About this task: Below are some records. How many of their lines contain the string "build"? Answer with the number alone.

Materials provided:
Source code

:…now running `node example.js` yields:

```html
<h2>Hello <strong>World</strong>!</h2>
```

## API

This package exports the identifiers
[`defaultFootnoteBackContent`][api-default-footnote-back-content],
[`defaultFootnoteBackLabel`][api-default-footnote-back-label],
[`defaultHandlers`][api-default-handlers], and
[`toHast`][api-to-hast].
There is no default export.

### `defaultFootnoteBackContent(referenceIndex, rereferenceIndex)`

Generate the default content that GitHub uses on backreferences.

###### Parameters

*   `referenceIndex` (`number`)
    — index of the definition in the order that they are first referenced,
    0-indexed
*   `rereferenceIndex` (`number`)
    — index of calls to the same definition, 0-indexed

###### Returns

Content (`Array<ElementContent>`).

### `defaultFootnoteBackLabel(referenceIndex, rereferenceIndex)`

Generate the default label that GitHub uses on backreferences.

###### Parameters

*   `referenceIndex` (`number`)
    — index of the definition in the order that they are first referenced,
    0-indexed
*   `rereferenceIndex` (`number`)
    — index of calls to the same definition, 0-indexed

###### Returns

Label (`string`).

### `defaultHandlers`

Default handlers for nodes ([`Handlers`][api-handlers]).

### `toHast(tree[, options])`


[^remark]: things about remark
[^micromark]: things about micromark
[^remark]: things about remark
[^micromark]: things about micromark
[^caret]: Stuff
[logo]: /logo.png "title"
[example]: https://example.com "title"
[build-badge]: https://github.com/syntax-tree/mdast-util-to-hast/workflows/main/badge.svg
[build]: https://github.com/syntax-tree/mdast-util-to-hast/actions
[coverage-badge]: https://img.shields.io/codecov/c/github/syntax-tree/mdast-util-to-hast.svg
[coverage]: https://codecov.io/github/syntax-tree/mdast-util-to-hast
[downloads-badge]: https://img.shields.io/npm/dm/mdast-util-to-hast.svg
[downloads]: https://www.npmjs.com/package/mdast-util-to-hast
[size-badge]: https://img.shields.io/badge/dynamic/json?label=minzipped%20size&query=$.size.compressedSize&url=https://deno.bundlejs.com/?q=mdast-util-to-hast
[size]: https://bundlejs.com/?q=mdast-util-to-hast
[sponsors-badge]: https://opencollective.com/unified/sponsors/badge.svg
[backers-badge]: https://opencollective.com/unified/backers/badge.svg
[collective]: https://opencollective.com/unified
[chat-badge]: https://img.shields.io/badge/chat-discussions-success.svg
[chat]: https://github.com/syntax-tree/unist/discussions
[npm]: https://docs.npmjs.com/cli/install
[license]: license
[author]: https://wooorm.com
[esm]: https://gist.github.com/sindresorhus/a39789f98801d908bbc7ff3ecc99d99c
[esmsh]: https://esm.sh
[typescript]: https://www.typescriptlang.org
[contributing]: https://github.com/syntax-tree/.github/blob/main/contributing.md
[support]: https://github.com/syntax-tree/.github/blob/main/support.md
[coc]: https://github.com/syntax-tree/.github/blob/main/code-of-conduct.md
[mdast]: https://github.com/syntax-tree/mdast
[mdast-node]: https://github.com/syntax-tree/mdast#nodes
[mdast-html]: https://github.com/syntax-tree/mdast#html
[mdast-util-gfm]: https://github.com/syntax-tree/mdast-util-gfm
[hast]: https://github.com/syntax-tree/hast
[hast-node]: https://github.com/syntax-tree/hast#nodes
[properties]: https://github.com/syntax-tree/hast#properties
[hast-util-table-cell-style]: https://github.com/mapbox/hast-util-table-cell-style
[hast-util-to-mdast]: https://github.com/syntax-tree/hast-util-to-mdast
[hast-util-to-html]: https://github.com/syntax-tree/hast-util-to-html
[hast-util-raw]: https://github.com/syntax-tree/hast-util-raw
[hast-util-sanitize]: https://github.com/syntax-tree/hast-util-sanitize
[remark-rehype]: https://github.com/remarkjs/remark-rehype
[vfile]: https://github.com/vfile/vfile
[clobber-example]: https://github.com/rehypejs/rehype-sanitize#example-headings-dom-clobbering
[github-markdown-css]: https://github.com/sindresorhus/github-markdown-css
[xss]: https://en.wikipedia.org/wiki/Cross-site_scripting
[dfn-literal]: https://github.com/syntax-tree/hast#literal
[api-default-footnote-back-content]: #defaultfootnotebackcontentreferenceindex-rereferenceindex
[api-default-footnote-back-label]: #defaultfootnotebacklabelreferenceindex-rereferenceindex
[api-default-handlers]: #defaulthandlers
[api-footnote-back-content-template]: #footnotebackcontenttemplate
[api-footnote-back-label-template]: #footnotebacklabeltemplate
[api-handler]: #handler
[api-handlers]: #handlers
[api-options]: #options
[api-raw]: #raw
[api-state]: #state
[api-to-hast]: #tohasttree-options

Task result: 2